In the article on objection rights against excess contributions tax determinations, reproduce word for word the passage starting at "(b)      for the" and ending at "under this Act.".

→ **SOURCE DOCUMENT**
══════════════════════════════
AAT again doubts taxpayers’ rights to object against ECT determinations

Hope and Commissioner of Taxation [2014] AATA 877

In Re McMennemin and Commissioner of Taxation [2010] AATA 573, the Administrative Appeals Tribunal found that it did not have jurisdiction to review a decision of the Commissioner under s 292-465 ITAA 1997 (discussed here).  The Commissioner appealed, and in Commissioner of Taxation v Administrative Appeals Tribunal [2011] FCAFC 37, a Full Court of the Federal Court upheld the Tribunal’s decision.  The Full Court said the absence of an express provision that the taxpayer could object against a decision under s 292-465 meant that no objection rights existed and no review was available in the Tribunal.

To provide taxpayers with objection rights, an amending Act was passed (before the hearing of the appeal to the Full Federal Court) inserting sub-section 292-465(9) as follows:

(9)      To avoid doubt:

(a)      you may object under section 292-245 against an *excess contributions tax assessment made in relation to you on the ground that you are dissatisfied with a determination that you applied for under this section; and

(b)      for the purposes of paragraph (e) of Schedule 1 to the [ADJR Act] the making of a determination under this section is a decision forming part of the process of making an assessment of tax under this Act.
══════════════════════════════
→ **EXERCISE DATA**
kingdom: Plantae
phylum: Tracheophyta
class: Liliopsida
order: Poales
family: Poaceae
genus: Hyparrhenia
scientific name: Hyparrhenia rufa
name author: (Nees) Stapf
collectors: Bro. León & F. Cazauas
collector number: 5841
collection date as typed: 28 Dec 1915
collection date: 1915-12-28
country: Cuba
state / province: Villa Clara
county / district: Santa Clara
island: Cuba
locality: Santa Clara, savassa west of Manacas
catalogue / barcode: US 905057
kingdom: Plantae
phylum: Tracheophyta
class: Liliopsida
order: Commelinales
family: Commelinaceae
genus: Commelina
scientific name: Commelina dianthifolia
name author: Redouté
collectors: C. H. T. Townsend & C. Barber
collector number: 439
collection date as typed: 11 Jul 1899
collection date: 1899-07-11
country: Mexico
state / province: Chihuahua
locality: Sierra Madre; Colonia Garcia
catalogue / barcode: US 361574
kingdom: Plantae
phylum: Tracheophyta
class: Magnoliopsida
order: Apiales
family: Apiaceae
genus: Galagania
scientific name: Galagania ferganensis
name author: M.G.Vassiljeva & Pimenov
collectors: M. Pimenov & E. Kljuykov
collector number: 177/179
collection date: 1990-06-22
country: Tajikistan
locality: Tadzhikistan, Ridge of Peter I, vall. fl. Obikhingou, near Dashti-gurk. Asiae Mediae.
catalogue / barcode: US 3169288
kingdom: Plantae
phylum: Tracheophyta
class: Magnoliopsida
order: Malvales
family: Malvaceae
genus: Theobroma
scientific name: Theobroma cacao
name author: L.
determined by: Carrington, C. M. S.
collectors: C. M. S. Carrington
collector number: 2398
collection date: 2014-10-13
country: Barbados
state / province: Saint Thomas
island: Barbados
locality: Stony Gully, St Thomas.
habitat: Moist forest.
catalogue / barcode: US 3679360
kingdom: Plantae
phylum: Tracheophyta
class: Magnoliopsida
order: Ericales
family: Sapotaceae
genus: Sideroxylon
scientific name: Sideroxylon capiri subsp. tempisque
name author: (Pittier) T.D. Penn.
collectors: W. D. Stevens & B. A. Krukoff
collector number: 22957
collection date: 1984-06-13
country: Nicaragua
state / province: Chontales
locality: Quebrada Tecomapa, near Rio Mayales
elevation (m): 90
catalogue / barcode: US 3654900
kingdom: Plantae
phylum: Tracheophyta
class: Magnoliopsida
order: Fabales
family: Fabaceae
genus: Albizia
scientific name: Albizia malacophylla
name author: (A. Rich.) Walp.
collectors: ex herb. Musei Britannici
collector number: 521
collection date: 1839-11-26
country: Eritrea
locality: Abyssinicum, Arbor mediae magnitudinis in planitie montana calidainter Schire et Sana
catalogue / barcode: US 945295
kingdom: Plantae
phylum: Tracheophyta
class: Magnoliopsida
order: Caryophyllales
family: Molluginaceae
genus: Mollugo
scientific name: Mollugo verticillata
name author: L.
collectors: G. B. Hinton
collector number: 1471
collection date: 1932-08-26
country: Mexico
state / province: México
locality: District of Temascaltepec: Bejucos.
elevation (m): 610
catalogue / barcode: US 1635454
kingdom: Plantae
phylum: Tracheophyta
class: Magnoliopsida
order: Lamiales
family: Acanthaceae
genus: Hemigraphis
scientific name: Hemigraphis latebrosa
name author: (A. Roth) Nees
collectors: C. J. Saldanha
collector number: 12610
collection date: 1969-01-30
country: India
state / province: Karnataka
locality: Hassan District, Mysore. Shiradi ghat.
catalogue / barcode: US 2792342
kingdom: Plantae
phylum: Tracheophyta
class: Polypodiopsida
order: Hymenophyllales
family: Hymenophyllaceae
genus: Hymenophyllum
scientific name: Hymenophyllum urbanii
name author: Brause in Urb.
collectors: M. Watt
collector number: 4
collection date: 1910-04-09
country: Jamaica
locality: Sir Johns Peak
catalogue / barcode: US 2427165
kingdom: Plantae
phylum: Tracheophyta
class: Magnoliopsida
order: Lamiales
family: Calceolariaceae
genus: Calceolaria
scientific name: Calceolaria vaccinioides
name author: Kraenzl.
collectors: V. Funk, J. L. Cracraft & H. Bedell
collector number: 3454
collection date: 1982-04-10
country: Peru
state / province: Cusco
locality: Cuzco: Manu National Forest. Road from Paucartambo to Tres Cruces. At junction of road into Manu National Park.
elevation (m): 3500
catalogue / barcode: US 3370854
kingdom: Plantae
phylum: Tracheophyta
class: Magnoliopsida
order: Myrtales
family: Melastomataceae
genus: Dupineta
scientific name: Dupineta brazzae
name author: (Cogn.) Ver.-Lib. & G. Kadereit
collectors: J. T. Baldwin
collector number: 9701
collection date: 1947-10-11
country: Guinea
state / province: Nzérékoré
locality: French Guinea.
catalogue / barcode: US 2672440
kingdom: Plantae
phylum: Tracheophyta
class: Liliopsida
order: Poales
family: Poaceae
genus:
══════════════════════════════
→ **RESPONSE FOR THIS EXERCISE**
(b)      for the purposes of paragraph (e) of Schedule 1 to the [ADJR Act] the making of a determination under this section is a decision forming part of the process of making an assessment of tax under this Act.